Another surprise was the colours. The pure white ice can have a smooth or snowy surface. Or it can pick up dirt as it moves from land to sea, resulting in black or striped icebergs.
Then there is the blue ice. This contains little or no air, and a higher concentration of water than the white ice, causing it to reflect blue light while absorbing other colours.
Sometimes the ice is black…and sometimes it’s blue! Iceberg photos copyright Karen Warren.
Watching The Icebergs At Ilulissat
“Our first sight of icebergs was when we entered the Arctic Circle on the Greenland Coastal Ferry. But it was at Ilulissat where we saw the most impressive ice field, and it was from here that we sailed among the icebergs at midnight.
Although we were lucky enough to see the midnight sun, the ice is also spectacular at other times of year, when it is often illuminated by the northern lights.
If you go further out to sea you may spot a whale or, less frequently (because they are extensively fished), a seal. You will certainly see lots of birds, sometimes perched on the ice, their feet seemingly immune to the cold.
For the locals the sea is a source of food, but it is also a playground.
We saw canoes and small fishing boats at all times of day and night, and in winter the packed ice becomes a place for dog sledding.
As for us, we toasted the midnight sun with a glass of whisky and a chunk of glacier ice. The ice, we were told, was 3000 years old. It really is an experience like no other.
Keeping Warm With A Greenlandic Coffee
“If all that talk of ice has made you shiver, the Greenlanders have the perfect solution – a warming Greenlandic coffee. I was shown how to make this in my hotel in Ilulissat, and I can guarantee that it warms you up! It also has an interesting story – have a look at my video for the instructions and the story.”
About the Authors
Karen Warren is an independent traveller, freelance writer, book reviewer and novelist. She writes about travel on her website WorldWideWriter.

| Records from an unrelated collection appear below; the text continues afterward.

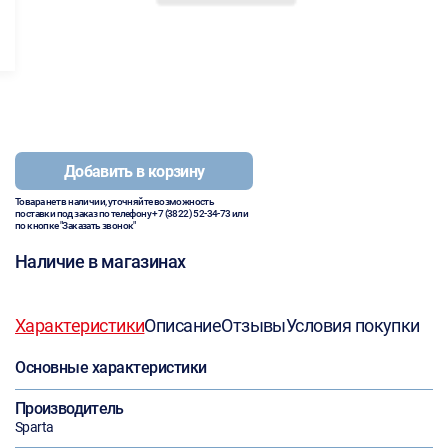
Добавить в корзину
Товара нет в наличии, уточняйте возможность
поставки под заказ по телефону
+7 (3822) 52-34-73
или
по кнопке "Заказать звонок"
Наличие в магазинах
Характеристики
Описание
Отзывы
Условия покупки
Основные характеристики
Производитель
Sparta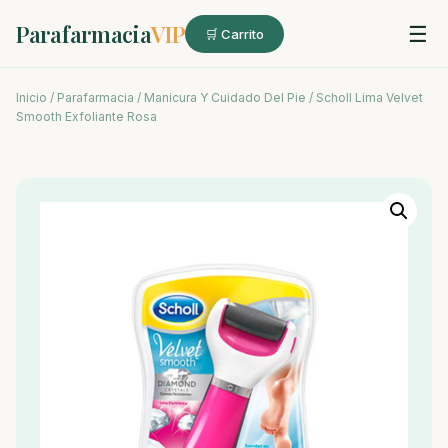
Parafarmacia
VIP
☰
🛒 Carrito
Inicio
/
Parafarmacia
/
Manicura Y Cuidado Del Pie
/ Scholl Lima Velvet
Smooth Exfoliante Rosa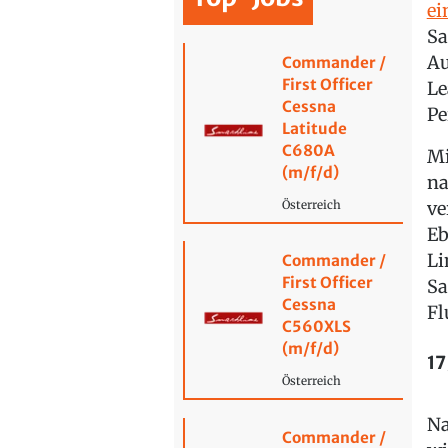
ei
Sa
Au
Commander /
First Officer
Le
Cessna
Pe
Latitude
C680A
Mi
(m/f/d)
na
ve
Österreich
Eb
Li
Commander /
First Officer
Sa
Cessna
Fl
C560XLS
(m/f/d)
17
Österreich
Na
Commander /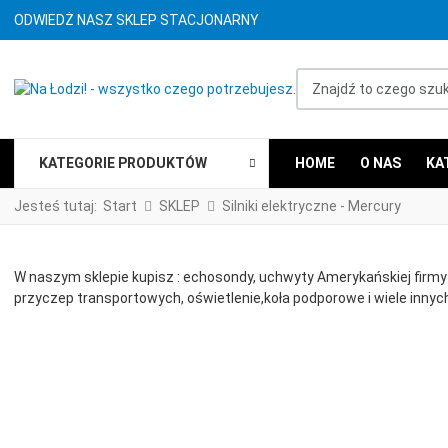
ODWIEDŻ NASZ SKLEP STACJONARNY
Znajdź to czego szukasz
KATEGORIE PRODUKTÓW
HOME
O NAS
KA
Jesteś tutaj:
Start
SKLEP
Silniki elektryczne - Mercury
W naszym sklepie kupisz : echosondy, uchwyty Amerykańskiej firmy 
przyczep transportowych, oświetlenie,koła podporowe i wiele innych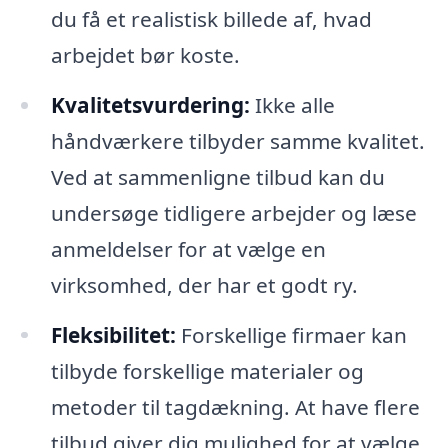
du få et realistisk billede af, hvad
arbejdet bør koste.
Kvalitetsvurdering:
Ikke alle
håndværkere tilbyder samme kvalitet.
Ved at sammenligne tilbud kan du
undersøge tidligere arbejder og læse
anmeldelser for at vælge en
virksomhed, der har et godt ry.
Fleksibilitet:
Forskellige firmaer kan
tilbyde forskellige materialer og
metoder til tagdækning. At have flere
tilbud giver dig mulighed for at vælge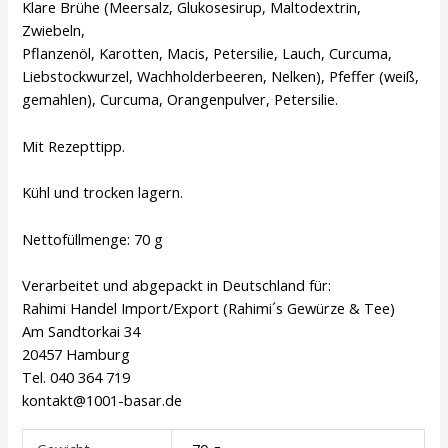
Klare Brühe (Meersalz, Glukosesirup, Maltodextrin,
Zwiebeln,
Pflanzenöl, Karotten, Macis, Petersilie, Lauch, Curcuma,
Liebstockwurzel, Wachholderbeeren, Nelken), Pfeffer (weiß,
gemahlen), Curcuma, Orangenpulver, Petersilie.
Mit Rezepttipp.
Kühl und trocken lagern.
Nettofüllmenge: 70 g
Verarbeitet und abgepackt in Deutschland für:
Rahimi Handel Import/Export (Rahimi´s Gewürze & Tee)
Am Sandtorkai 34
20457 Hamburg
Tel. 040 364 719
kontakt@1001-basar.de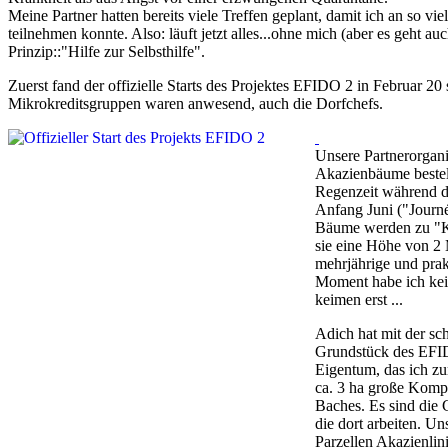
Meine Partner hatten bereits viele Treffen geplant, damit ich an so vi
teilnehmen konnte. Also: läuft jetzt alles...ohne mich (aber es geht au
Prinzip::"Hilfe zur Selbsthilfe".
Zuerst fand der offizielle Starts des Projektes EFIDO 2 in Februar 20 s
Mikrokreditsgruppen waren anwesend, auch die Dorfchefs.
Unsere Partnerorgan
Akazienbäume bestell
Regenzeit während d
Anfang Juni ("Journé
Bäume werden zu "K
sie eine Höhe von 2 
mehrjährige und prak
Moment habe ich kei
keimen erst ...
Adich hat mit der sc
Grundstück des EFI
Eigentum, das ich zu
ca. 3 ha große Kompl
Baches. Es sind die
die dort arbeiten. Uns
Parzellen Akazienlin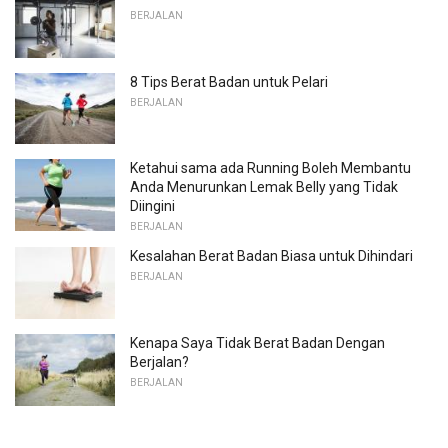
BERJALAN
8 Tips Berat Badan untuk Pelari
BERJALAN
Ketahui sama ada Running Boleh Membantu
Anda Menurunkan Lemak Belly yang Tidak
Diingini
BERJALAN
Kesalahan Berat Badan Biasa untuk Dihindari
BERJALAN
Kenapa Saya Tidak Berat Badan Dengan
Berjalan?
BERJALAN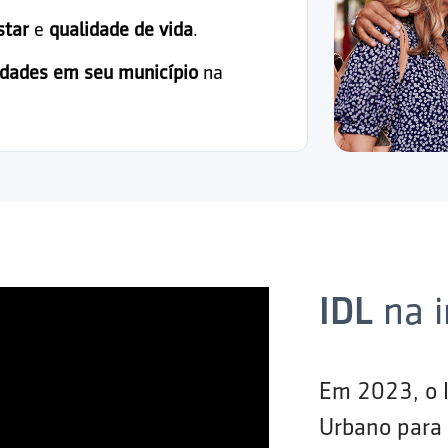
star
e
qualidade de vida
.
idades em seu município
na
IDL
na 
Em 2023, o 
Urbano para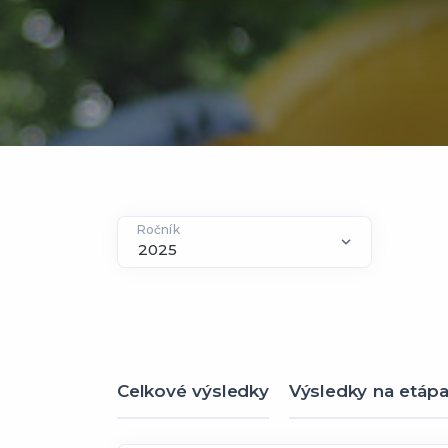
Ročník
Celkové výsledky
Výsledky na etáp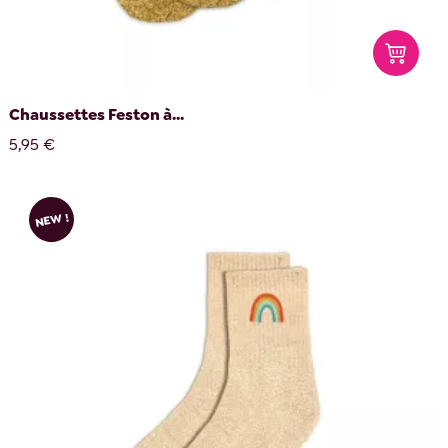
Chaussettes Feston à...
5,95 €
NEW !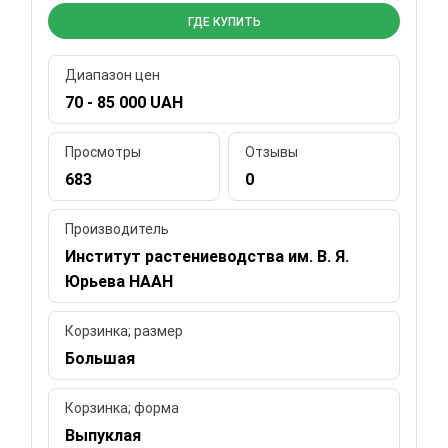
ГДЕ КУПИТЬ
Диапазон цен
70 - 85 000 UAH
Просмотры
Отзывы
683
0
Производитель
Институт растениеводства им. В. Я.
Юрьева НААН
Корзинка; размер
Большая
Корзинка; форма
Выпуклая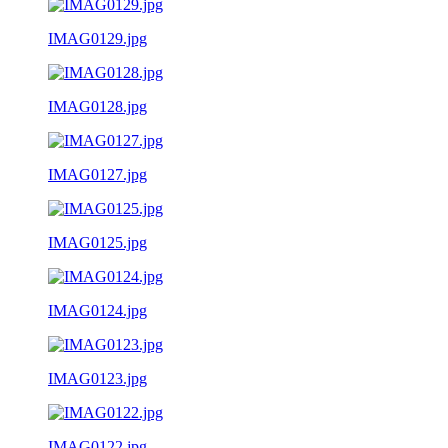
IMAG0129.jpg
IMAG0128.jpg
IMAG0127.jpg
IMAG0125.jpg
IMAG0124.jpg
IMAG0123.jpg
IMAG0122.jpg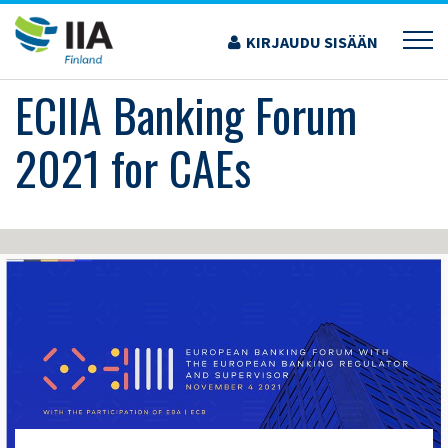
Siirry
sisältöön
KIRJAUDU SISÄÄN
›
KOULUTUS JA TAPAHTUMAT
›
ECIIA BANKING FORUM 2021 FOR CAES
ECIIA Banking Forum
2021 for CAEs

Julie Nielsen is a teacher and descendent of Greenland pioneers, who lives near Copenhagen in Denmark. This is a photo of Julie in front of her late great-grandfather’s home, the Colonial Manager’s House in Sisimiut. See more photos of her trip on the Sarfaq Ittuk on her Facebook Group Nature in Greenland.
Useful Info About Travelling On The Sarfaq Ittuk
- Sarfaq Ittuk is part of the Arctic Umiaq Line.
- This is the weekly ferry service which runs back and forth along Greenland’s west coast, from the southern settlement of Narsaq to the northern settlement of Uummannaq.
- Ferry timetable:
- Nuuk to Sisimiut weekly departures from 20th March 2024 to 9th January 2025. The voyage takes approx. 24 hours.
- Nuuk to Ilulissat schedule runs from 8th May to 6th August, 2024. The voyage takes just under 2 days.
- The ship carries a maximum of 228 passengers.
- Pets are allowed on board (check prices and restrictions before booking).
- Overnight travellers can book a couchette (8 bunk beds per cabin with shared bathroom), private ensuite 4 bed cabins, or 2 bed suites.
- Café Sarfaq serves breakfast, lunch and dinner. Booking in advance gives you a discount on meals. There are also snack and hot drink vending machines onboard.